- Quoted passage
● ● ●
ConstBERT

ConstBERT (Constant-Space BERT) is a multi-vector retrieval model designed for efficient and effective passage retrieval. It modifies the ColBERT architecture by encoding documents into a fixed number of learned embeddings, rather than one embedding per token. This approach significantly reduces storage costs and can improve OS paging management due to fixed-size document representations, while retaining most of the original effectiveness of multi-vector models.

Details

ConstBERT addresses the high storage cost associated with traditional multi-vector retrieval methods like ColBERT, where each token in a document collection is stored as a vector. Instead, ConstBERT proposes a learned pooling mechanism that projects the token-level embeddings of a document into a smaller, fixed number (C) of document-level embeddings. Each of these C embeddings captures distinct semantic facets of the document. This projection is achieved through an additional linear transformation layer learned end-to-end during training. The relevance score between a query and a document is then computed using a late interaction mechanism (MaxSim) over these C document embeddings and the query's token embeddings.
● ● ●
(Stored items)
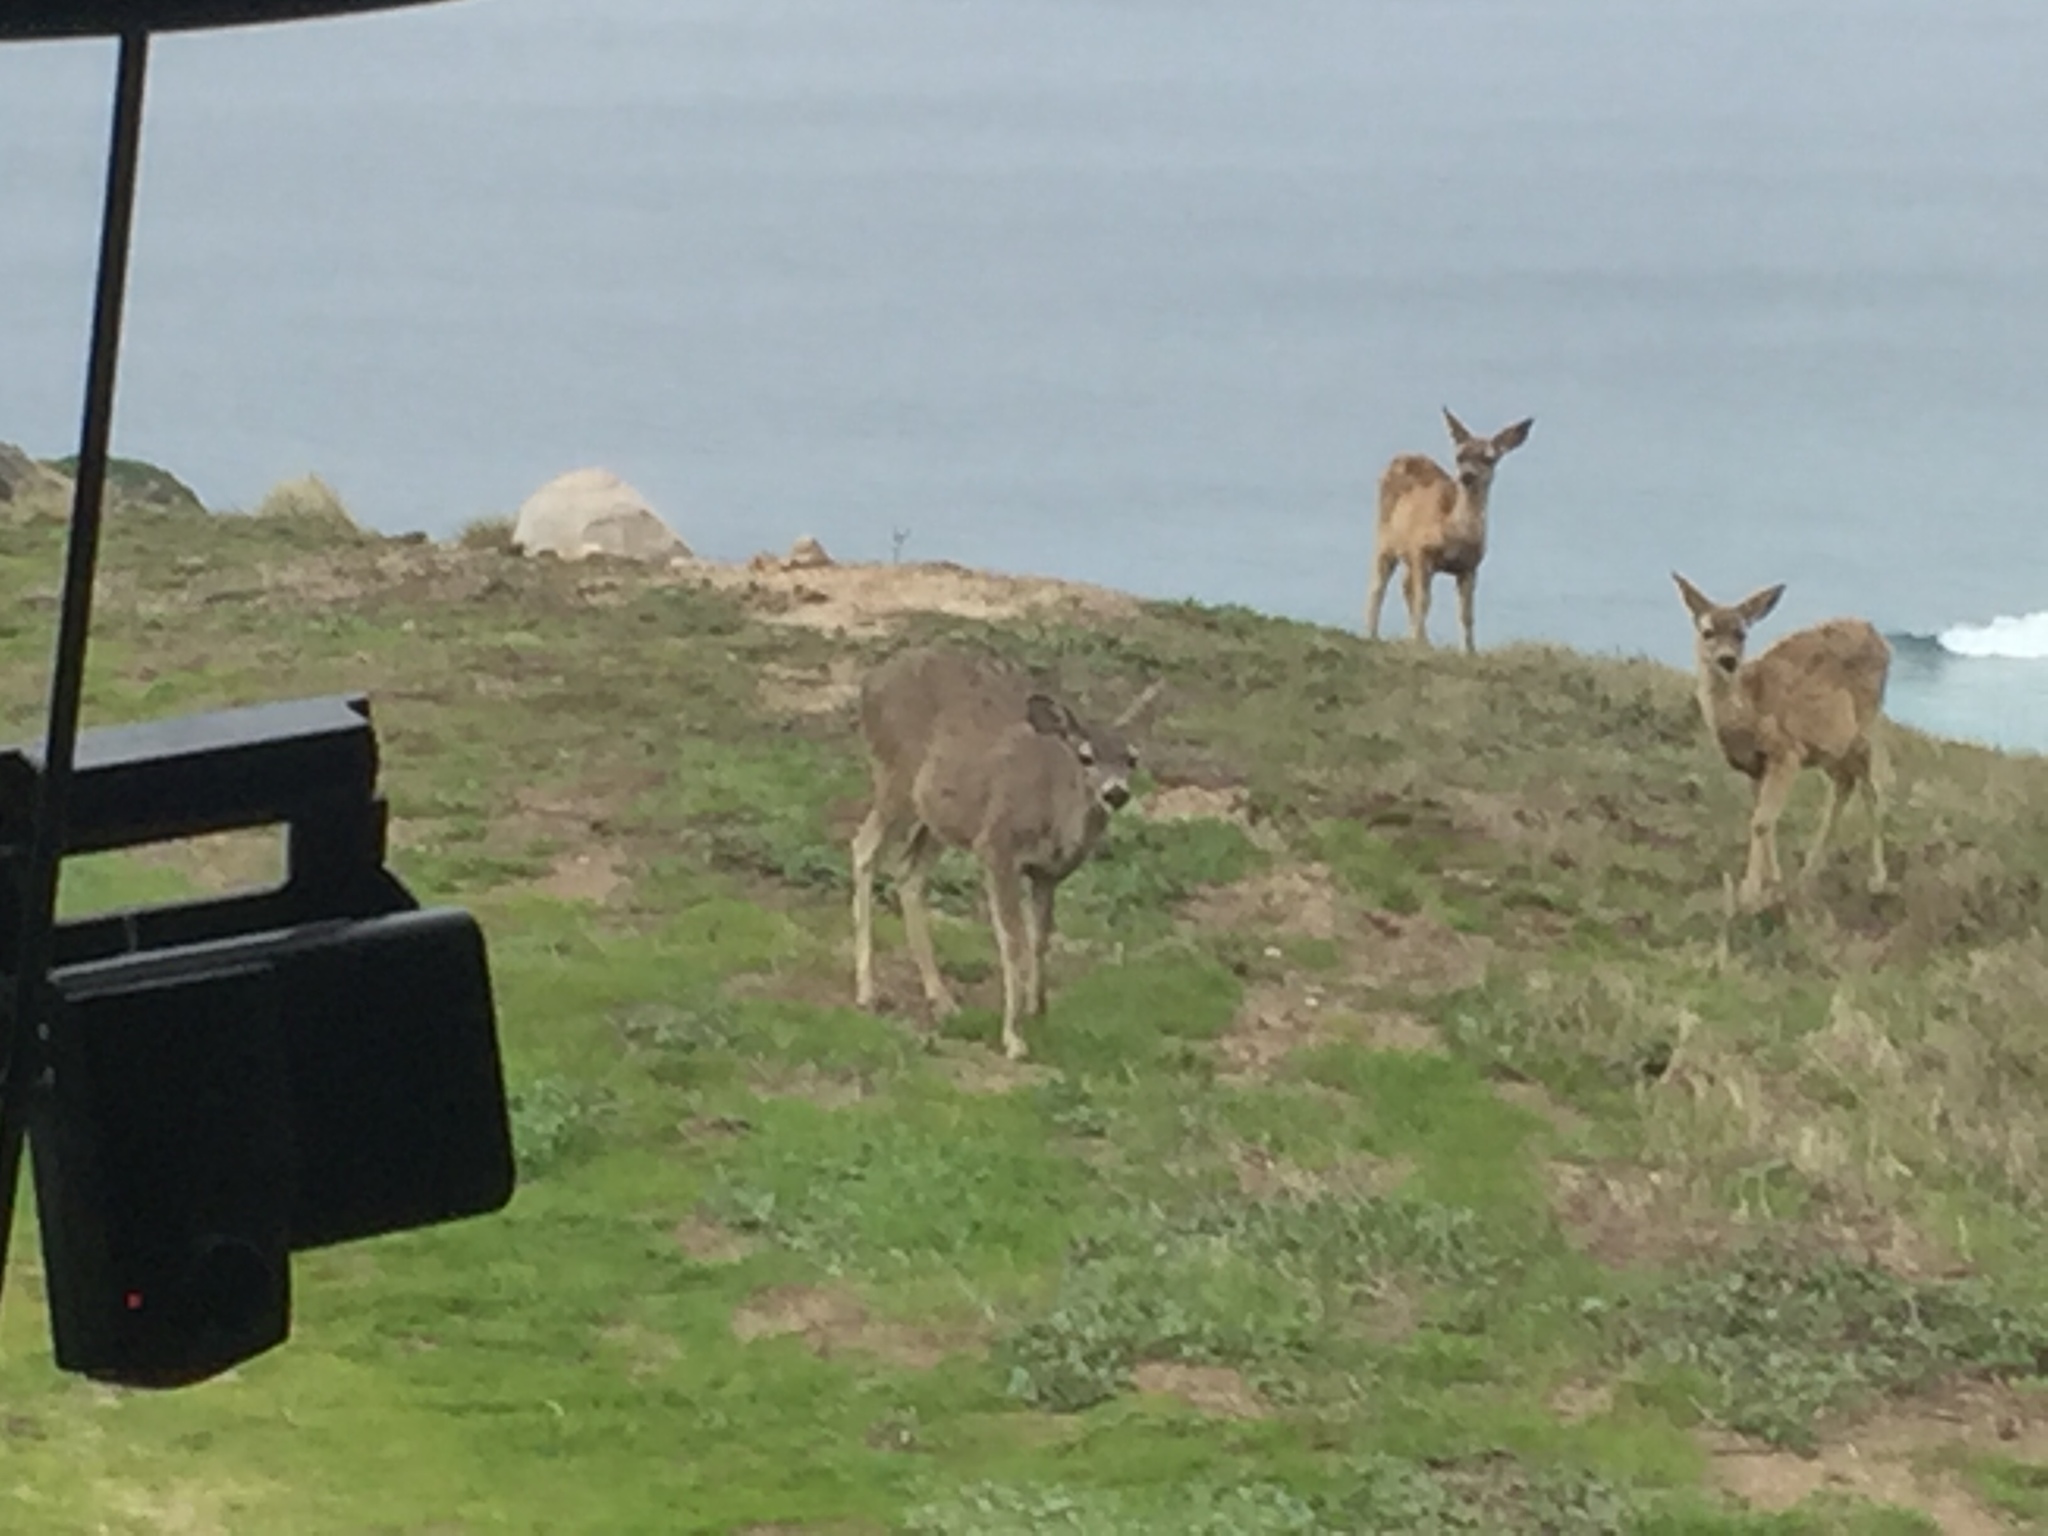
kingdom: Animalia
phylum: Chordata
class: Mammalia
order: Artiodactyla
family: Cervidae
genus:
● ● ●
- Exercises
1. According to the ConstBERT text, what mechanism is used to compute the relevance score between a query and a document?
2. Carry the ConstBERT text forward from the point where it stops.
The records are separate material, apart from the text about ConstBERT.

- Expected answers
1. A late interaction mechanism (MaxSim) over the C document embeddings and the query's token embeddings.

2.
This approach offers a trade-off between storage/computational efficiency and retrieval effectiveness, configurable by the choice of C. The paper demonstrates that ConstBERT can achieve performance comparable to ColBERT on benchmarks like MSMARCO and BEIR, with substantially smaller index sizes.

This model has been trained to produce 32 vectors of size 128.

Model Sources

For more details, please refer to our official repository, paper and blog!

Direct Use

ConstBERT is intended for semantic search and passage retrieval tasks. It can be used for:

  • First-stage retrieval in large document collections.
  • Reranking candidates produced by another retrieval system.

The model produces fixed-size multi-vector representations for documents, which can be indexed efficiently. Queries are represented as sets of token embeddings.

Example code:

from transformers import AutoModel
import numpy as np

def max_sim(q: np.ndarray, d: np.ndarray) -> float:
    # Ensure the dimensions are correct
    assert q.ndim == 2, "Q must be a 2-dimensional array"
    assert d.ndim == 2, "d must be a 2-dimensional array"
    scores = np.dot(d, q.T)
    max_scores = np.max(scores, axis=0)
    return float(np.sum(max_scores))

model = AutoModel.from_pretrained("pinecone/ConstBERT", trust_remote_code=True)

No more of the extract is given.